During stratified-charge operation S, marked local and/or temporal
lambda fluctuations may be present at the location of the ignition
spark, when the average energy density in the mixture cloud is
high. In order to achieve reliable ignition in this case, the spark
should burn for a long time (such as, for example, approximately
5-10.degree. KW (KW=crank angle)), so that within this time, the
formation of the flame core may be started when a flammable mixture
region is seized by the spark plasma.
In this context, depending on the flow of the mixture at the spark
plug, only a continuously decreasing portion of the electrical
energy introduced from the ignition coil may be available for
forming the flame core as the spark duration increases. Thus, the
conventional proposal may generate a pulse train, i.e. to
repeatedly charge and discharge the ignition coil, within the
above-mentioned KW interval.
Therefore, an individual ignition spark that burns as along as
possible with an initial current of, for example, approximately
50-80 mA and a secondary energy of, for example, approximately
80-100 mJ, or an adjustable-length pulse train with an initial
current of, for example, approximately 100 mA from a coil having,
for example, approximately 30 mJ of secondary energy, may be
suitable for this stratified operating mode.

EXTRACTED DATA:

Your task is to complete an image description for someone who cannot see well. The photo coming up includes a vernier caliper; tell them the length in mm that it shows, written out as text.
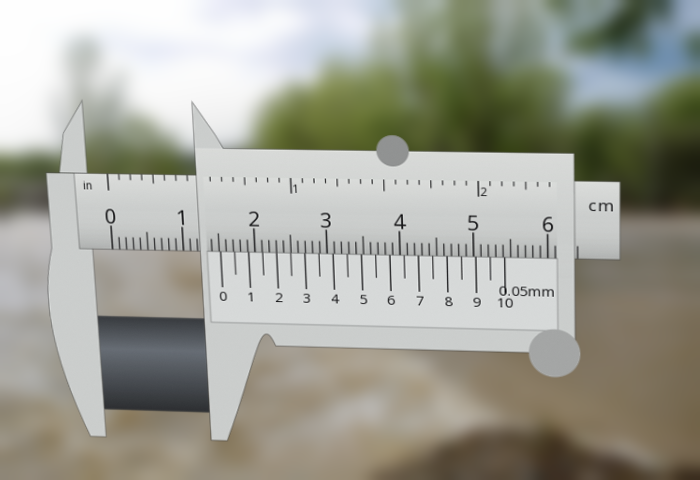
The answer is 15.2 mm
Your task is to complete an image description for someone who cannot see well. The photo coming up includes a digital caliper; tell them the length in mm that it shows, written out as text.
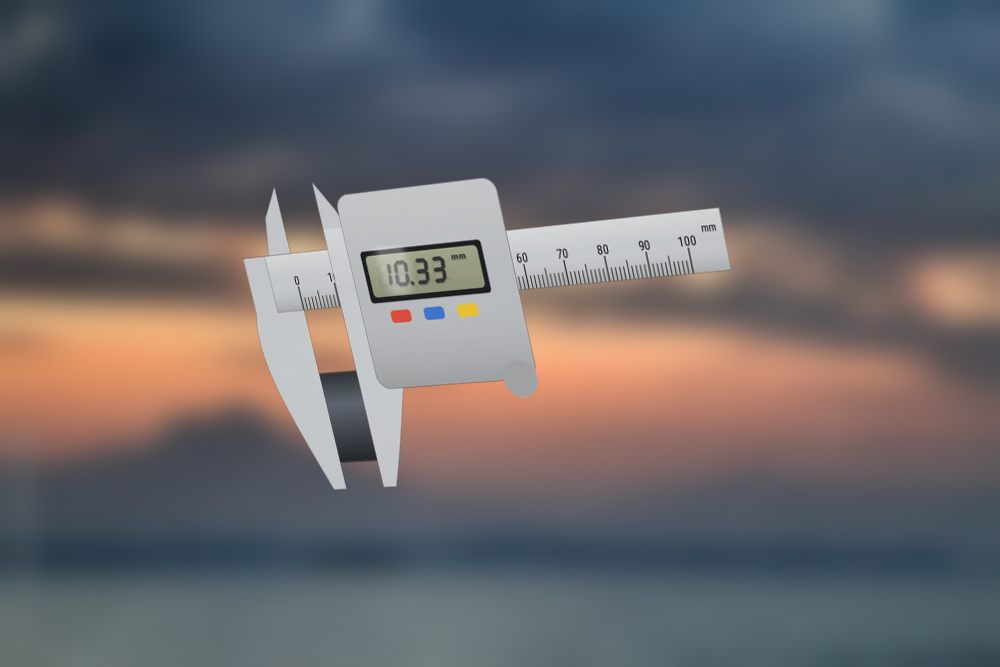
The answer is 10.33 mm
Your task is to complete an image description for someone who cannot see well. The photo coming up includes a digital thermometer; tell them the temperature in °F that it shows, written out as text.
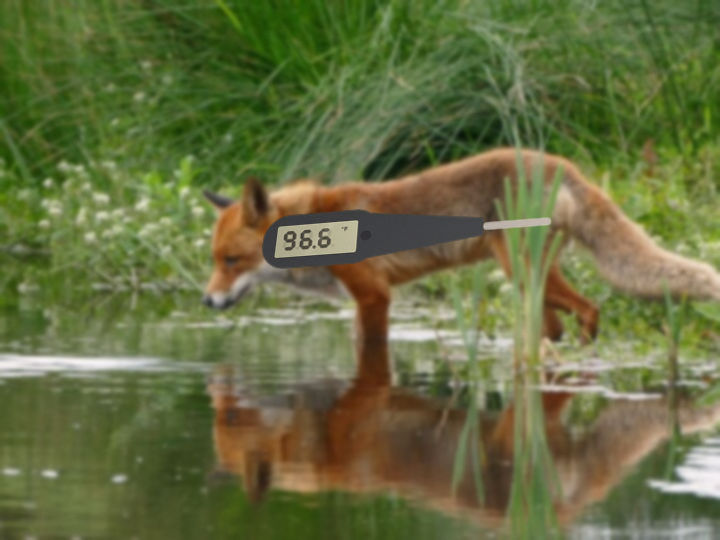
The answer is 96.6 °F
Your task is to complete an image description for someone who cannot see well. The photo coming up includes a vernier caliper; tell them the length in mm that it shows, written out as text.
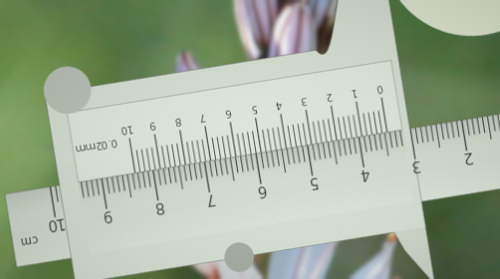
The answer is 34.5 mm
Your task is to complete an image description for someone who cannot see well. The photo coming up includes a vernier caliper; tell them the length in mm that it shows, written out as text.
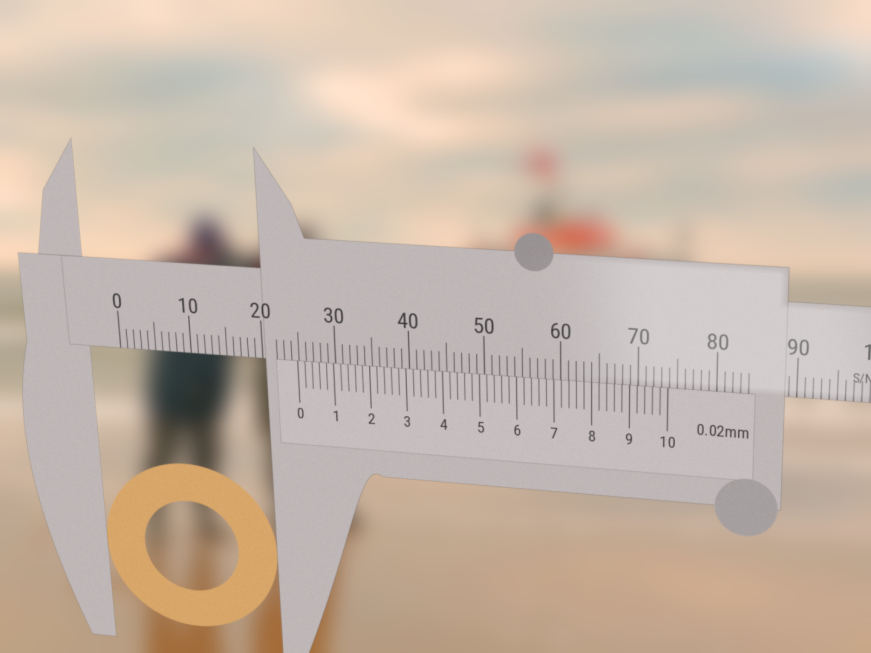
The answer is 24.8 mm
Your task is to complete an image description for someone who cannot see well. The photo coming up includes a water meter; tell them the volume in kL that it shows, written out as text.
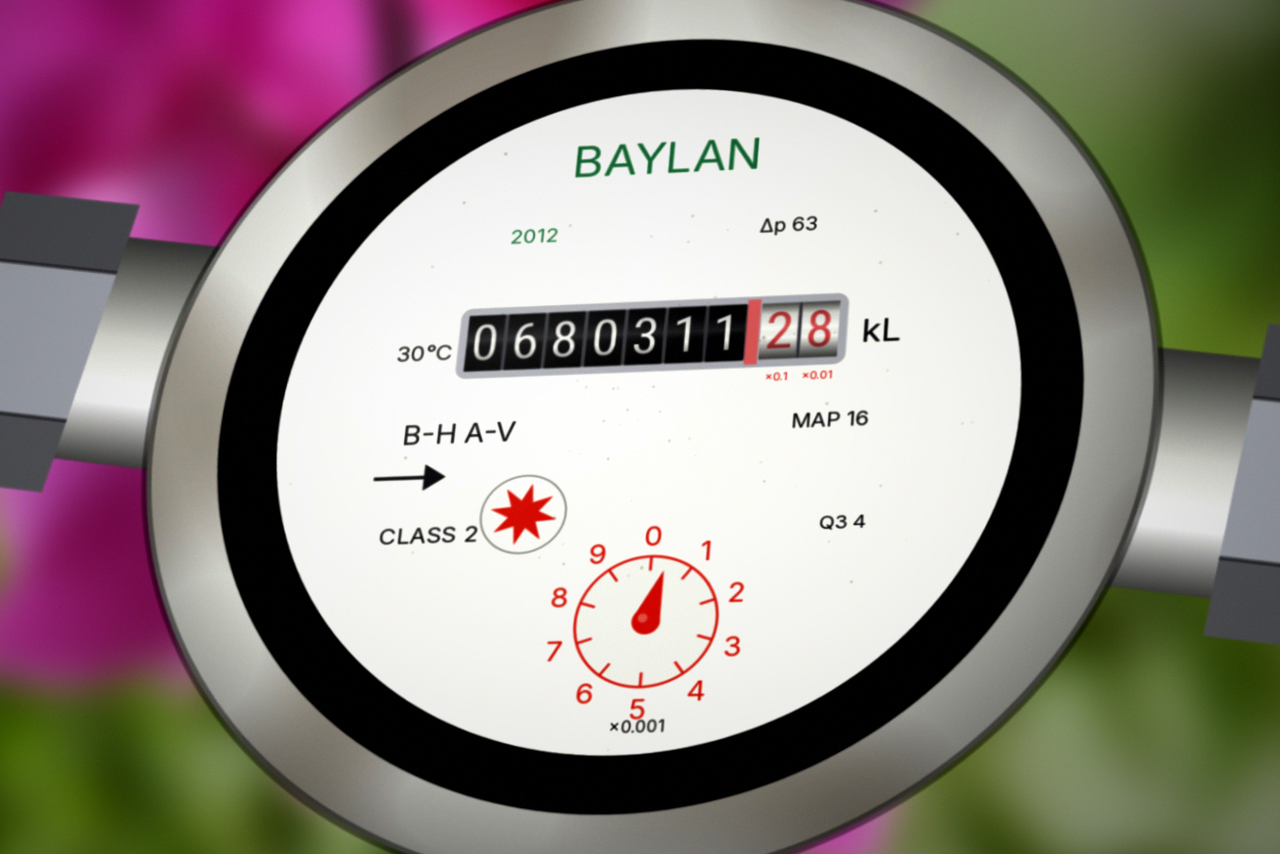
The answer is 680311.280 kL
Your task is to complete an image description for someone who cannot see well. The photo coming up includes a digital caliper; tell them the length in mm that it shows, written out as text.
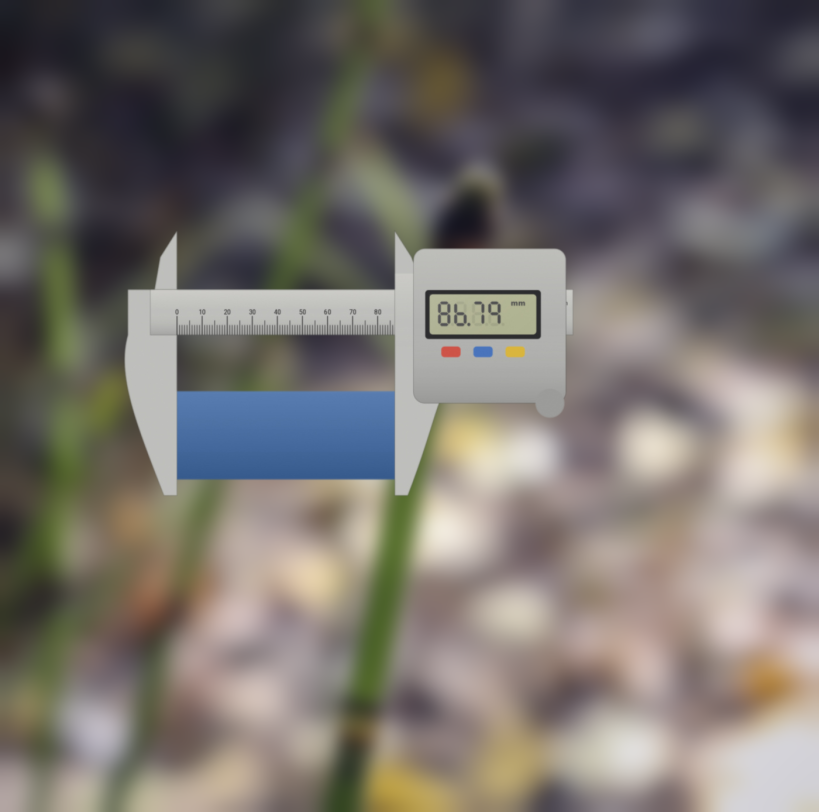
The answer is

WORK REQUEST 1:
In the passage on stratified-charge ignition, what initial current is given for the adjustable-length pulse train?
WORK REQUEST 2:
For each statement, decide whether it agrees with the passage on stratified-charge ignition. Answer yes or no and quote the deciding words from the passage.
(a) The pulse train comes from a coil with about 30 mJ of secondary energy.
(b) Marked lambda fluctuations may be present at the ignition spark when the average energy density in the mixture cloud is low.
(c) The single long-burning ignition spark starts with a current of about 100 mA.

EXERCISE RESULT 1:
Approximately 100 mA.

EXERCISE RESULT 2:
(a) Yes: "from a coil having, for example, approximately 30 mJ of secondary energy"
(b) No: "when the average energy density in the mixture cloud is high"
(c) No: "with an initial current of, for example, approximately 50-80 mA"